[Entries drawn from a collection]
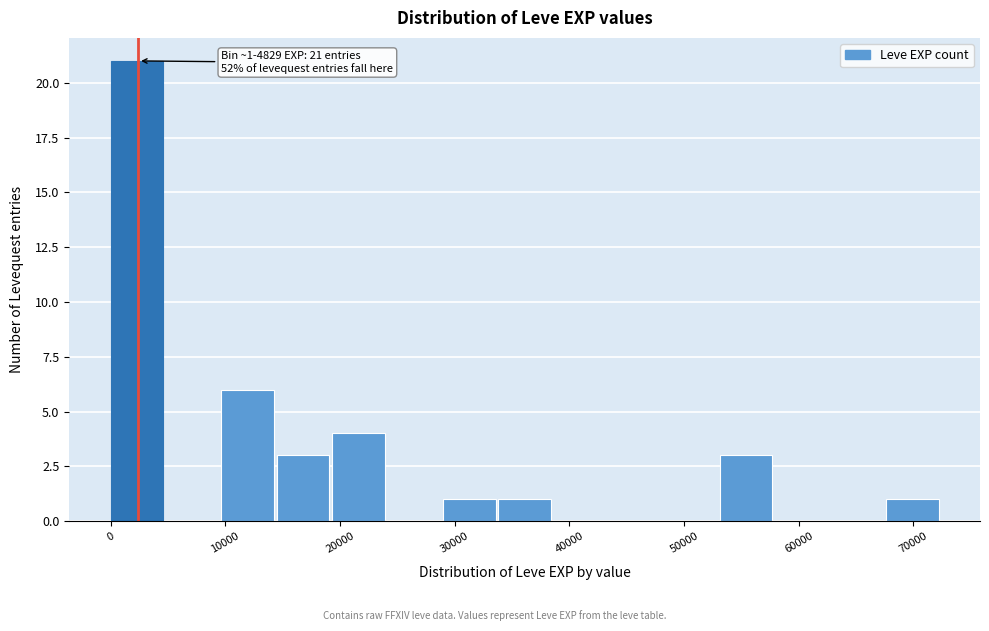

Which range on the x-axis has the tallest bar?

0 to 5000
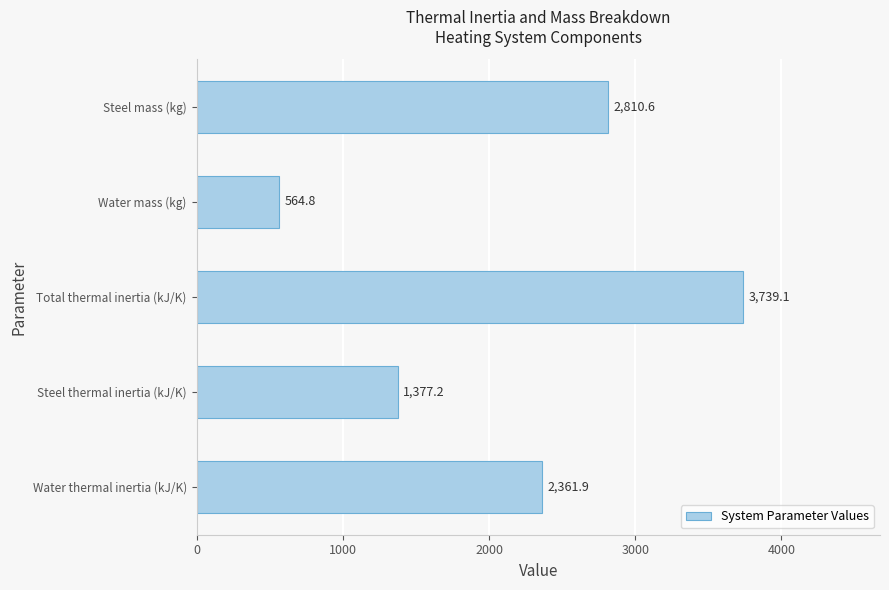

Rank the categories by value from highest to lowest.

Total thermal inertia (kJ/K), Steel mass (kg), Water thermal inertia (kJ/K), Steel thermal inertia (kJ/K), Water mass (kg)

**Job**:
Copy every row above word for word, but leave the pictures out.

**Answer to the problem**:
Which range on the x-axis has the tallest bar?

0 to 5000

Rank the categories by value from highest to lowest.

Total thermal inertia (kJ/K), Steel mass (kg), Water thermal inertia (kJ/K), Steel thermal inertia (kJ/K), Water mass (kg)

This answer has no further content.